Volume > Issue > Integralism: A New Totalitarianism?

Integralism: A New Totalitarianism?


By Will Hoyt | November 2021
Will Hoyt, who operates an inn for oil and gas workers in eastern Ohio, is a Contributing Editor of the NOR. His new book, The Seven Ranges: Ground Zero for the Staging of America, was published this spring by Front Porch Republic Books.

Let me see if I can get this right.
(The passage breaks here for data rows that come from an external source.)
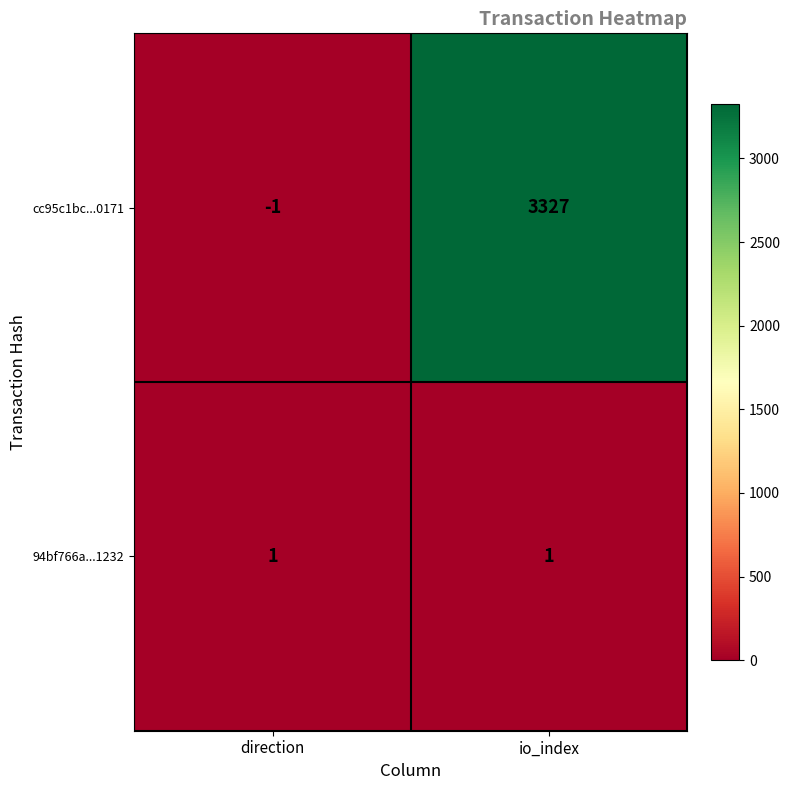

Reading left to right, extract all data points from this chart.

cc95c1bc...0171: -1	3327
94bf766a...1232: 1	1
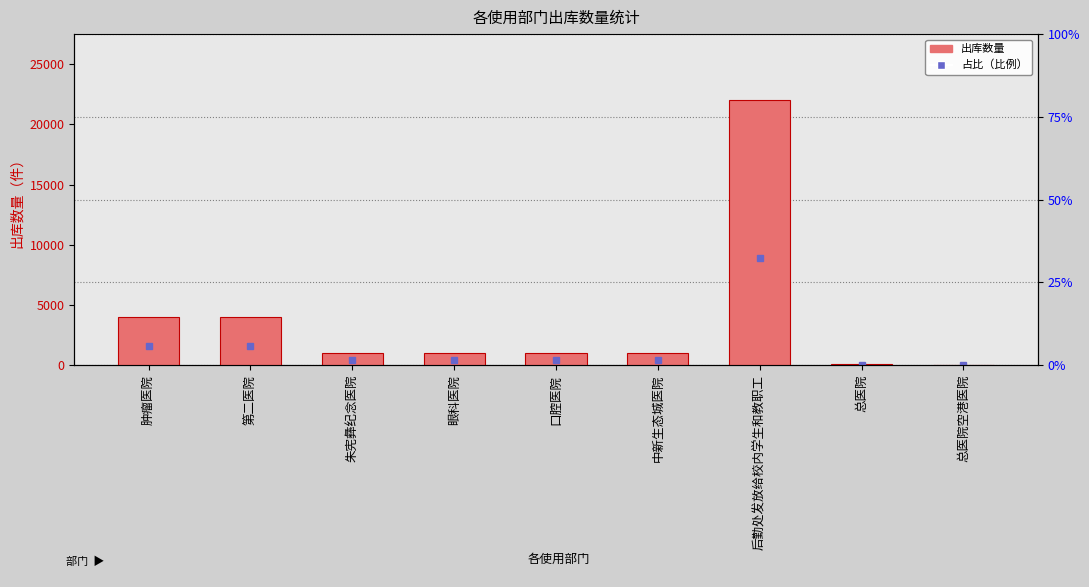

Approximately how many times larger is the value at 朱宪彝纪念医院 compared to 总医院?

11.1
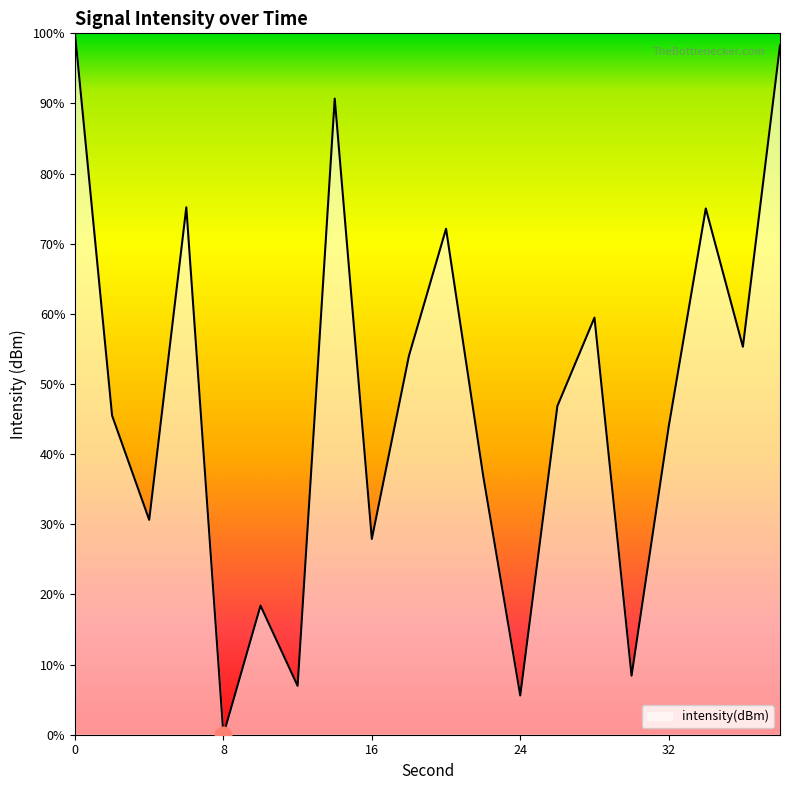

Which category has the lowest value across all series?

8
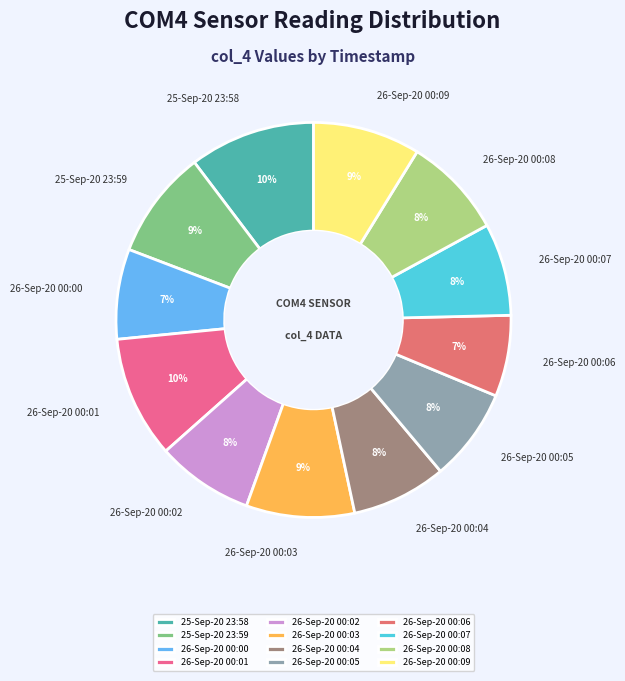

Which has a higher value, 26-Sep-20 00:01 or 26-Sep-20 00:06?

26-Sep-20 00:01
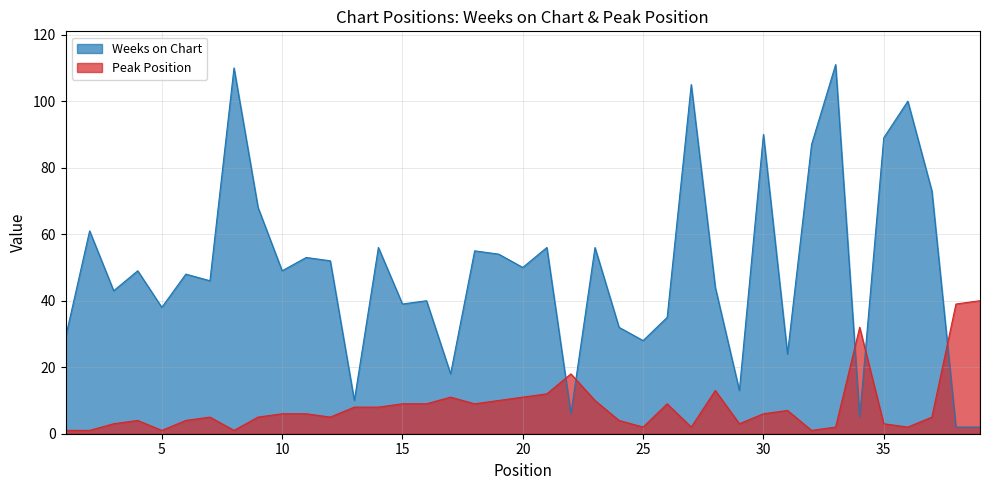

Reading left to right, list all the values displayed in this chart.

Weeks on Chart: 1=29	2=61	3=43	4=49	5=38	6=48	7=46	8=110	9=68	10=49	11=53	12=52	13=10	14=56	15=39	16=40	17=18	18=55	19=54	20=50	21=56	22=6	23=56	24=32	25=28	26=35	27=105	28=44	29=13	30=90	31=24	32=87	33=111	34=5	35=89	36=100	37=73	38=2	39=2
Peak Position: 1=1	2=1	3=3	4=4	5=1	6=4	7=5	8=1	9=5	10=6	11=6	12=5	13=8	14=8	15=9	16=9	17=11	18=9	19=10	20=11	21=12	22=18	23=10	24=4	25=2	26=9	27=2	28=13	29=3	30=6	31=7	32=1	33=2	34=32	35=3	36=2	37=5	38=39	39=40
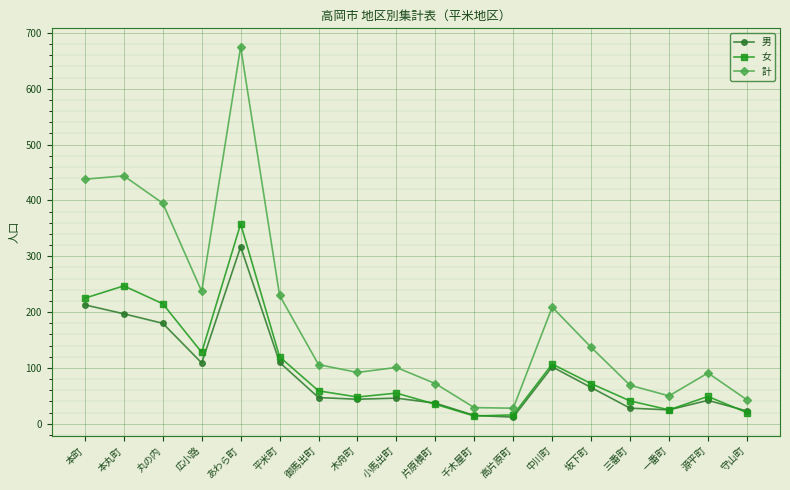

Rank the series by their maximum value, from highest to lowest.

計, 女, 男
One and a half years ago, the American people and American-based multinational corporations naïvely or not so naïvely accepted the warnings of the U.S. Centers for Disease Control that, owing to the arrival of COVID-19, hospitals would soon be overwhelmed nationwide if we didn’t cancel or close sporting events, churches, restaurants, bars, theatrical productions, schools, and even parks to public use, thereby enabling a series of lockdowns that punished lower-middle-class households while generating handsome returns for owners of stocks that had been purchased with money generated by outsourcing factory work that formerly sustained neighborhoods in which lower-middle-class citizens lived. Next, George Floyd’s murder by Minneapolis police provoked calls from affluent white people who live in suburban or upscale neighborhoods to defund entire police departments at the exact same time police were most needed by people of every color who live in inner-city neighborhoods where riots broke out in response to Floyd’s killing. And then, after statues of Confederate generals Stonewall Jackson and Robert E. Lee were toppled owing to the belief that, unlike similarly racist Union counterparts, these generals had committed treason by fighting for the South in a Civil War that was fought, at least partially, to determine which side was guilty of treason, the Civil War erupted all over again — this time to reinstitute skin color, rather than the dignity of the human person, as our guiding first principle.

Dizzying year.

And that’s before mentioning other significant 2020 events like the metaphysical reach of the U.S. Supreme Court’s Bostock decision, Turkey’s occupation of the Hagia Sophia via eminent domain, and Donald Trump’s near victory in a presidential contest that had been rigged by The New York Times, China, the entire Democratic leadership, old-school Republicans, Trump’s personal failings, the FBI, and almost all major corporations to ensure that he lose.

Big as these events have been, however, I have begun to think of their sum total as a prelude to a different, possibly more fearful event that could be still to come. It is entirely possible that I am wrong in this assessment, and indeed, I hope that I am. But given the robust energies on view at a New Polity conference on “Founding the Christian Society” that I attended this spring in the former mill town of Steubenville, Ohio, I suspect that my assessment can serve as a reasonable betting line.

What are those energies and what might they mean? Succinctly put, they are energies that bear an uncanny resemblance to ones that surfaced in the Weimar Republic during the late 1920s and early 1930s, when Germany’s parliamentary democracy was under stress to the same degree that ours is now and intellectuals began searching for a “third way” to provide solutions to problems that socialism and classical liberalism were evidently unable to solve.